Visitors experience the green environment of the Xiong'an New Area through a simulated ride on September 7, 2023 at China International Digital Economy Expo 2023 in Shijiazhuang, North China's Hebei Province. Photo: cnsphoto
Overseas-funded companies are showing their rising interest in China's digital transformation, and are exploring further opportunities in the Chinese market, as the country's policymakers focused on the nation's high-quality development.
"China not only has a big market, and it has its advantages in cloud computing, AI and 5G, and we will leverage our technological and strategic advantages to participate in the digital transformation of China's industries," Peter Weckesser, Chief Digital Officer of Schneider Electric told the Global Times, explaining that digitalization, and green low-carbon industries have become important development sectors which have provided new opportunities for the company as China's economy is shifting from high-speed growth to high-quality development.
It is Weckesser's second visit to China since he joined Schneider Electric. In his eyes, China is a vast market with favorable conditions for both local companies and multinational giants.
China is Schneider Electric's second largest market in the world, and is home to one of its four major R&D bases, and its most important supply chain base. It has 29 factories and logistics centers across China, with a business footprint covering more than 300 cities since it established business in China 36 years ago.
"As a technology-oriented company, we need to get closer to our industry partners, and China is the right place to find these partners, enabling us to better understand digital transformation," he said.
"As we all know, we have always been optimistic about China's development. With the help of its "China Hub" strategy, we will explore the application of emerging technologies such as 5G and AI, and continue to increase investment and enhance comprehensive strength including innovation and supply chains, he added.
Weckeser's remarks are echoed by Stephan Timmermann, CEO of KSB Group, a Germany-based company which mainly produces pumps and valves.
Timmermann recently made his first visit to China after a four-year hiatus due to the pandemic. He expressed optimism over the Chinese economy and the company's determination to continue to increase its investment in China.
The company set up factory in China in 1994. In June of this year, KSB set up a joint venture with Shanghai Electric Group, transferring all nuclear pump valve technology to local Chinese operators, which greatly accelerates the importance of nuclear main pump technology and boosts the level of nuclear power construction manufacturing in the country, according to KSB.
Currently, China only accounts for one tenth of KSB's global market share.
Regarding digitization, the company said it is propelling the development of smart manufacturing by establishing digital factories and digital services, further driving the company's digital transformation.
China is one of the most important markets that we have.
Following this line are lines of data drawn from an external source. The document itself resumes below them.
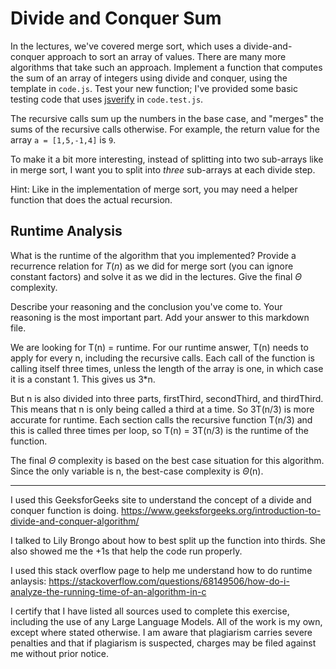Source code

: # Divide and Conquer Sum

In the lectures, we've covered merge sort, which uses a divide-and-conquer
approach to sort an array of values. There are many more algorithms that take
such an approach. Implement a function that computes the sum of an array of
integers using divide and conquer, using the template in `code.js`. Test your
new function; I've provided some basic testing code that uses
[jsverify](https://jsverify.github.io/) in `code.test.js`.

The recursive calls sum up the numbers in the base case, and "merges" the sums
of the recursive calls otherwise. For example, the return value for the array `a
= [1,5,-1,4]` is `9`.

To make it a bit more interesting, instead of splitting into two sub-arrays like
in merge sort, I want you to split into *three* sub-arrays at each divide step.

Hint: Like in the implementation of merge sort, you may need a helper function
that does the actual recursion.

## Runtime Analysis

What is the runtime of the algorithm that you implemented? Provide a recurrence
relation for $T(n)$ as we did for merge sort (you can ignore constant factors)
and solve it as we did in the lectures. Give the final $\Theta$ complexity.

Describe your reasoning and the conclusion you've come to. Your reasoning is the
most important part. Add your answer to this markdown file.

We are looking for T(n) = runtime. For our runtime answer, T(n) needs to apply for every n, including the recursive calls.
Each call of the function is calling itself three times, unless the length of the array is one, in which case it is a constant 1. This gives us 3*n. 

But n is also divided into three parts, firstThird, secondThird, and thirdThird. This means that n is only being called a third at a time. So 3T(n/3) is more accurate for runtime. Each section calls the recursive function T(n/3) and this is called three times per loop, so T(n) = 3T(n/3) is the runtime of the function.

The final $\Theta$ complexity is based on the best case situation for this algorithm. Since the only variable is n, the best-case complexity is $\Theta$(n).

________________________________________


I used this GeeksforGeeks site to understand the concept of a divide and conquer function is doing. https://www.geeksforgeeks.org/introduction-to-divide-and-conquer-algorithm/ 

I talked to Lily Brongo about how to best split up the function into thirds. She also showed me the +1s that help the code run properly. 

I used this stack overflow page to help me understand how to do runtime anlaysis: https://stackoverflow.com/questions/68149506/how-do-i-analyze-the-running-time-of-an-algorithm-in-c 

I certify that I have listed all sources used to complete this exercise, including the use of any Large Language Models. All of the work is my own, except where stated otherwise. I am aware that plagiarism carries severe penalties and that if plagiarism is suspected, charges may be filed against me without prior notice.
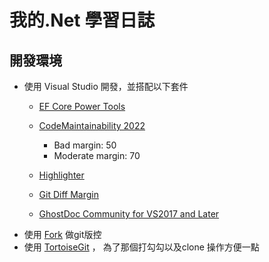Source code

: # 我的.Net 學習日誌

## 開發環境
* 使用 Visual Studio 開發，並搭配以下套件
    * [EF Core Power Tools](https://github.com/ErikEJ/EFCorePowerTools/wiki/Release-notes)
    * [CodeMaintainability 2022](https://marketplace.visualstudio.com/items?itemName=ognjen-babic.CodeMaintainability2022)
        
        * Bad margin: 50
        * Moderate margin: 70

    * [Highlighter](https://marketplace.visualstudio.com/items?itemName=AndriesDK.Highlighter)
    * [Git Diff Margin](https://marketplace.visualstudio.com/items?itemName=LaurentKempe.GitDiffMargin)
    * [GhostDoc Community for VS2017 and Later](https://marketplace.visualstudio.com/items?itemName=sergeb.GhostDoc)
* 使用 [Fork](https://git-fork.com/) 做git版控
* 使用 [TortoiseGit](https://tortoisegit.org/) ， 為了那個打勾勾以及clone 操作方便一點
It is exciting to see our factory has realized digital production, and digitalization brings us an increase in value, and we see this trend continuing, Timmermann said.
China is also increasing the integration of the digital and real economy. In 2022, China's digital economy had reached 50.2 trillion yuan ($6.99 trillion) in size, up from 11 trillion yuan in 2012. The digital economy accounts for more than 40 percent of the country's GDP.
Experts said that digitalization has become a key driving force for the development of the real economy, as Chinese government is takings measures to integrate digitalization and the real economy.